--- Task instructions ---
Collect every line below that contains the word "ankle". Case counts.
-- Opening Marker --
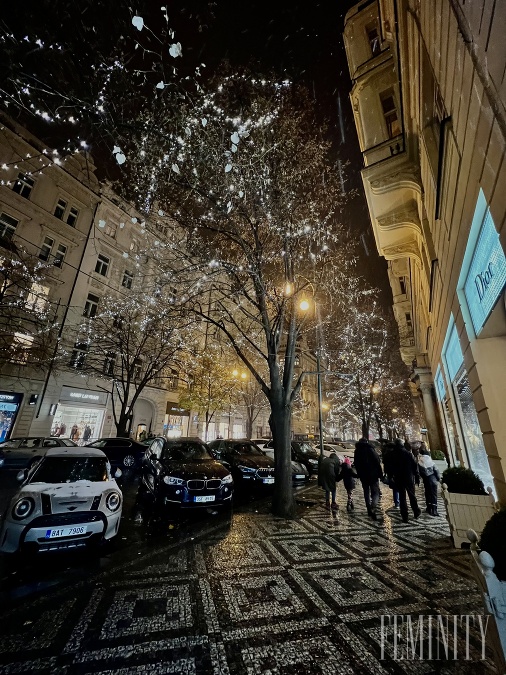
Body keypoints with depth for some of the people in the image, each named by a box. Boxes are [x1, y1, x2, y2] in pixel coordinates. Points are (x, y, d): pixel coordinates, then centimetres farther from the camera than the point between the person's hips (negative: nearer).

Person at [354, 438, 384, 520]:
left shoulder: (357, 451, 7)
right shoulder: (370, 449, -8)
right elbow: (377, 462, -11)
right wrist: (380, 474, -3)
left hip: (363, 476, 4)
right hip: (373, 475, -4)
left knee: (366, 492, 16)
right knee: (375, 492, 1)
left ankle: (369, 509, 18)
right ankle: (373, 508, -19)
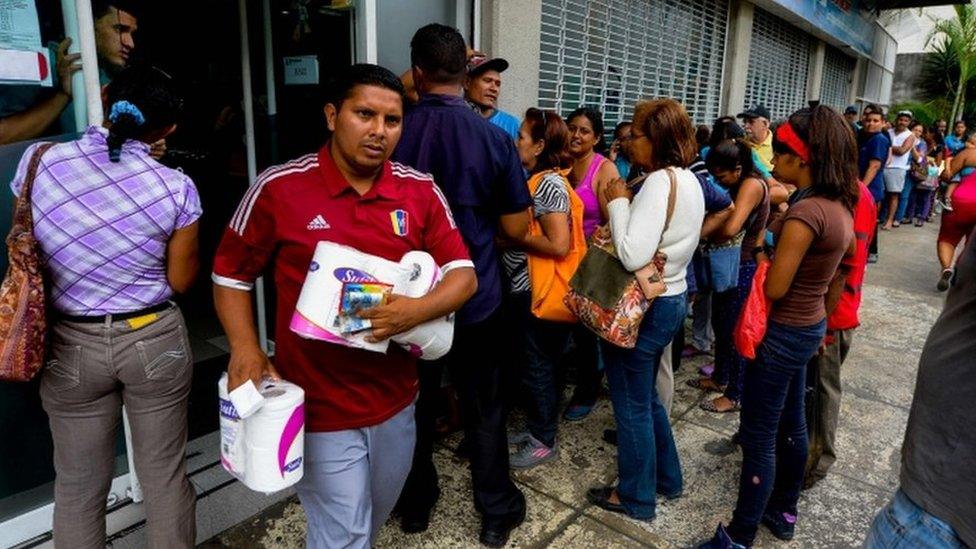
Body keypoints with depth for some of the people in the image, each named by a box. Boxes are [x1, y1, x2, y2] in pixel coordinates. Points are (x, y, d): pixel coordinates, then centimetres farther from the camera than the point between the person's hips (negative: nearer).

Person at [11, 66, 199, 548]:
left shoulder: (38, 162, -9)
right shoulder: (175, 188, -16)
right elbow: (181, 280, -4)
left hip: (71, 345, 2)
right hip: (154, 341, -2)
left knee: (78, 486, 19)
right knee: (165, 476, 15)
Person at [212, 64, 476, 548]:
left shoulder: (422, 191, -4)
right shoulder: (278, 187, -11)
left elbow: (463, 274, -3)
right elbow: (230, 273, 0)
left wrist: (419, 309, -24)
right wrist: (245, 347, -15)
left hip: (396, 399, 4)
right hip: (320, 406, -4)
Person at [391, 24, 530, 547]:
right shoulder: (494, 138, -11)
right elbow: (517, 229, -7)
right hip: (476, 299, -1)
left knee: (413, 405, 18)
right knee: (484, 410, 13)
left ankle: (415, 504, 36)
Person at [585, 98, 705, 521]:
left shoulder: (660, 181, -22)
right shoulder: (688, 179, 8)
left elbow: (633, 256, -30)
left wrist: (618, 203, -18)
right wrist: (617, 230, 1)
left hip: (643, 308, -10)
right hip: (670, 299, 10)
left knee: (631, 405, 8)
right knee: (646, 397, 25)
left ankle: (636, 497, 27)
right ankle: (666, 477, 41)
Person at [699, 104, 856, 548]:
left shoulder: (807, 211, -26)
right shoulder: (839, 206, 4)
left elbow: (774, 288, -24)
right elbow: (836, 274, 13)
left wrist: (759, 257, -4)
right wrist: (823, 325, 22)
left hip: (783, 332, -10)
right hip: (808, 327, 10)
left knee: (759, 436, 1)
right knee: (790, 423, 22)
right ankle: (783, 512, 40)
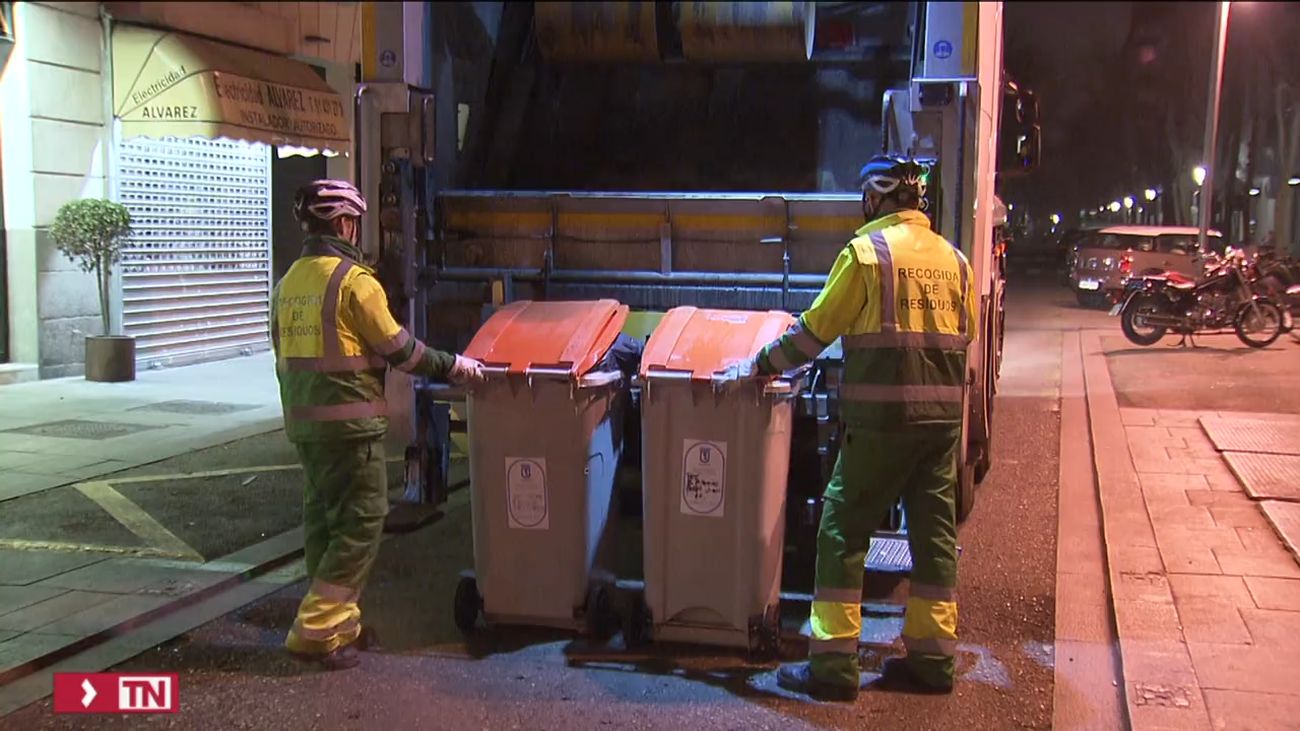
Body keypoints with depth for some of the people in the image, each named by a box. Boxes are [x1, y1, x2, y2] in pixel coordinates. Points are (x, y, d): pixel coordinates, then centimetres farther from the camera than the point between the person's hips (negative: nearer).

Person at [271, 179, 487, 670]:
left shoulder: (288, 282, 10)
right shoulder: (353, 280, -14)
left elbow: (284, 353, 16)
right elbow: (398, 348, -12)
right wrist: (452, 366, 0)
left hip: (301, 420, 8)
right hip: (349, 421, -8)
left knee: (321, 515, 15)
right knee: (361, 521, -1)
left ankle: (337, 621, 23)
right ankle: (316, 629, -3)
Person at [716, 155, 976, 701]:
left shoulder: (866, 251, -6)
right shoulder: (953, 258, 11)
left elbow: (816, 328, -5)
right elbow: (965, 337, 15)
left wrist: (759, 365, 5)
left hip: (882, 416, -6)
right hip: (942, 415, 6)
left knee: (843, 531, 1)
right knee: (935, 533, 12)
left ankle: (833, 663, 3)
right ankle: (932, 658, 20)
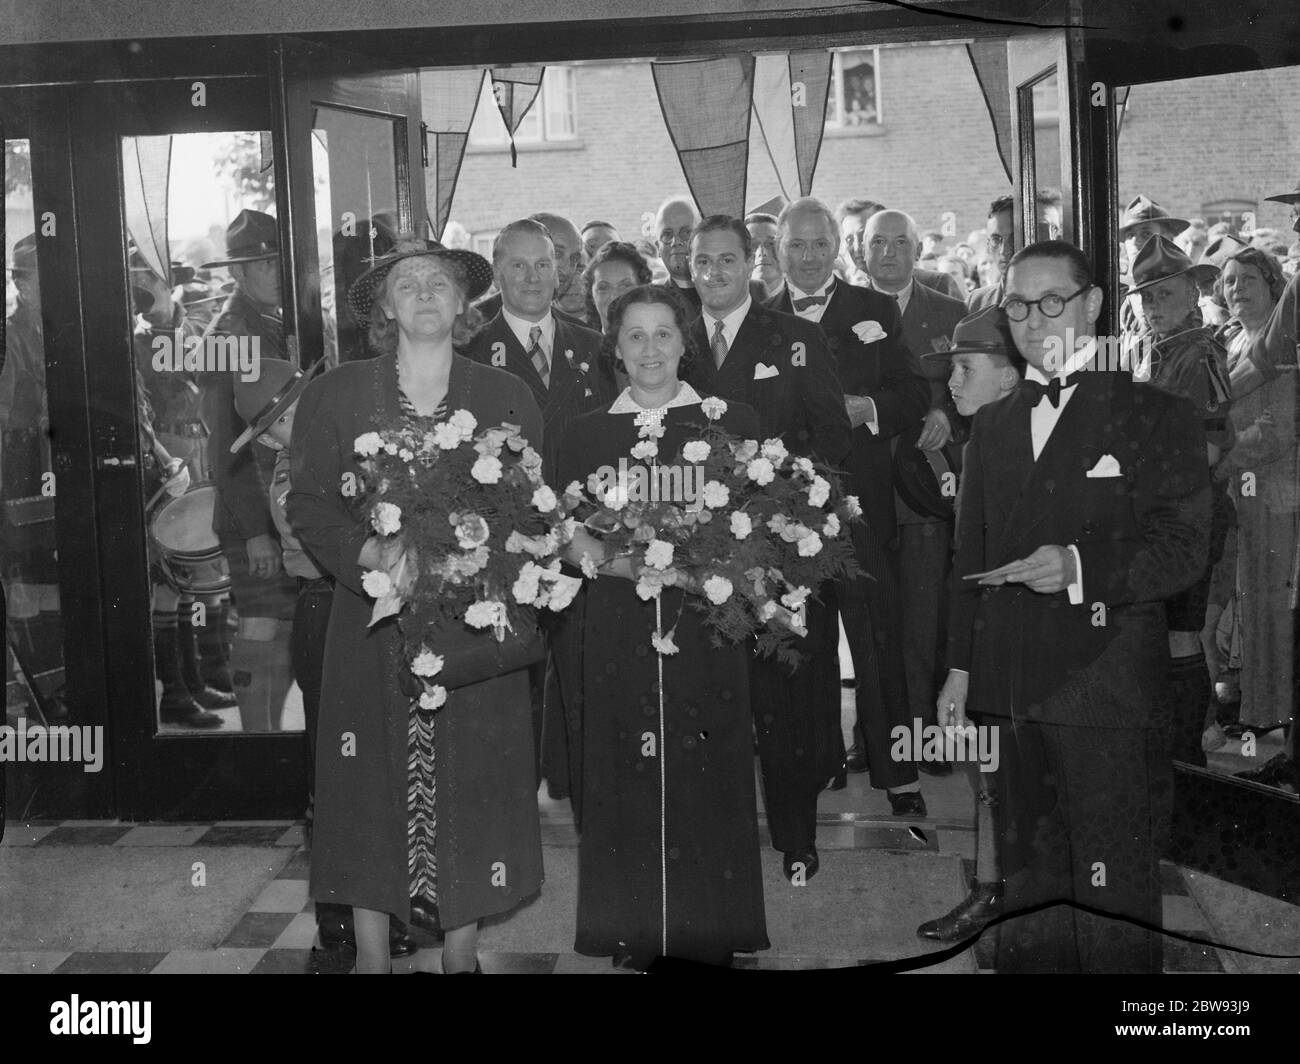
-- Closing Marker --
--- Completed exercise ---
left ankle: (369, 509, 18)
right ankle: (373, 508, -19)
left ankle: (415, 504, 36)
left ankle: (636, 497, 27)
right ankle: (666, 477, 41)
right ankle: (783, 512, 40)
left ankle: (337, 621, 23)
right ankle: (316, 629, -3)
left ankle: (833, 663, 3)
right ankle: (932, 658, 20)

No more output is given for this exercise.